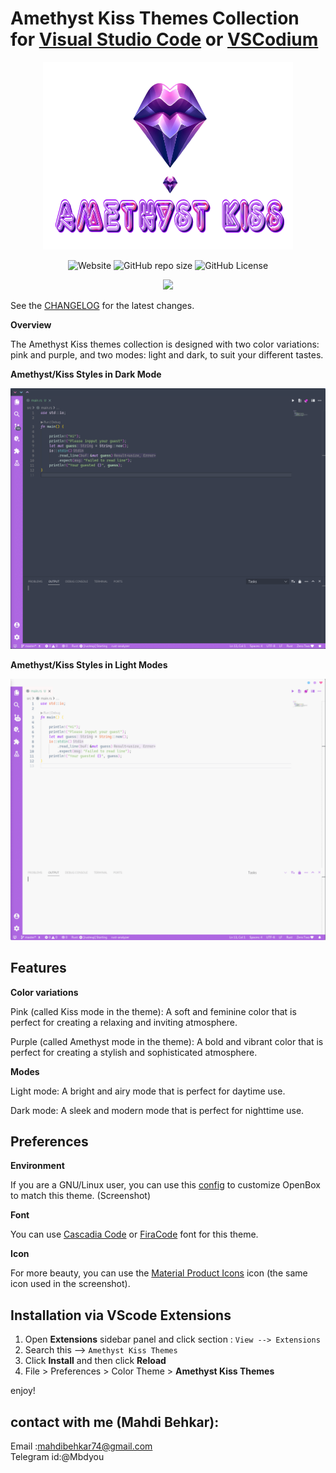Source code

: # Amethyst Kiss Themes Collection for [Visual Studio Code](http://code.visualstudio.com) or [VSCodium](https://vscodium.com/) 
<div align="center">
  <img alt="icon" src="https://raw.githubusercontent.com/Behkar/amethyst_kiss_theme/master/images/amethyst-kiss.png" width="400px" height="300">


![Website](https://img.shields.io/website?url=http%3A%2F%2Fsafememory.c1.is%2F)
![GitHub repo size](https://img.shields.io/github/repo-size/Behkar/amethyst_kiss_theme)
![GitHub License](https://img.shields.io/github/license/Behkar/amethyst_kiss_theme)

<a href="https://www.coffeebede.com/mbehkar"><img class="img-fluid" src="https://coffeebede.ir/DashboardTemplateV2/app-assets/images/banner/default-yellow.svg" /></a>

  
</div>


See the [CHANGELOG](CHANGELOG.md) for the latest changes.

**Overview**

The Amethyst Kiss themes collection is designed with two color variations: pink and purple, and two modes: light and dark, to suit your different tastes.

**Amethyst/Kiss Styles in Dark Mode**

<img alt="overview" src="https://raw.githubusercontent.com/Behkar/amethyst_kiss_theme/master/images/dark.gif" />

**Amethyst/Kiss Styles in Light Modes**

<img alt="overview" src="https://raw.githubusercontent.com/Behkar/amethyst_kiss_theme/master/images/light.gif" />



## Features

**Color variations**

  Pink (called Kiss mode in the theme): A soft and feminine color that is perfect for creating a relaxing and inviting atmosphere.

  Purple (called Amethyst mode in the theme): A bold and vibrant color that is perfect for creating a stylish and sophisticated atmosphere.

**Modes**

  Light mode: A bright and airy mode that is perfect for daytime use.
  
  Dark mode: A sleek and modern mode that is perfect for nighttime use.

## Preferences
**Environment**

  If you are a GNU/Linux user, you can use this [config](https://github.com/kud04rk/Openbox_Dotfiles/tree/main
) to customize OpenBox to match this theme. (Screenshot)

**Font**

  You can use [Cascadia Code](https://github.com/microsoft/cascadia-code) or [FiraCode](https://github.com/tonsky/FiraCode) font for this theme.

**Icon**

 For more beauty, you can use the  [Material Product Icons](https://github.com/PKief/vscode-material-product-icons) icon (the same icon used in the screenshot).
 
## Installation via VScode Extensions

1. Open **Extensions** sidebar panel and click section :  `View --> Extensions`
2. Search this --> `Amethyst Kiss Themes`
3. Click **Install** and then click **Reload**
4. File > Preferences > Color Theme > **Amethyst Kiss Themes**


enjoy!

## contact with me (Mahdi Behkar):
Email :mahdibehkar74@gmail.com </br>
Telegram id:@Mbdyou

- What this task involves:
Pull out each line of the data that contains the string "githubusercontent".

- Exercise result:
  <img alt="icon" src="https://raw.githubusercontent.com/Behkar/amethyst_kiss_theme/master/images/amethyst-kiss.png" width="400px" height="300">
<img alt="overview" src="https://raw.githubusercontent.com/Behkar/amethyst_kiss_theme/master/images/dark.gif" />
<img alt="overview" src="https://raw.githubusercontent.com/Behkar/amethyst_kiss_theme/master/images/light.gif" />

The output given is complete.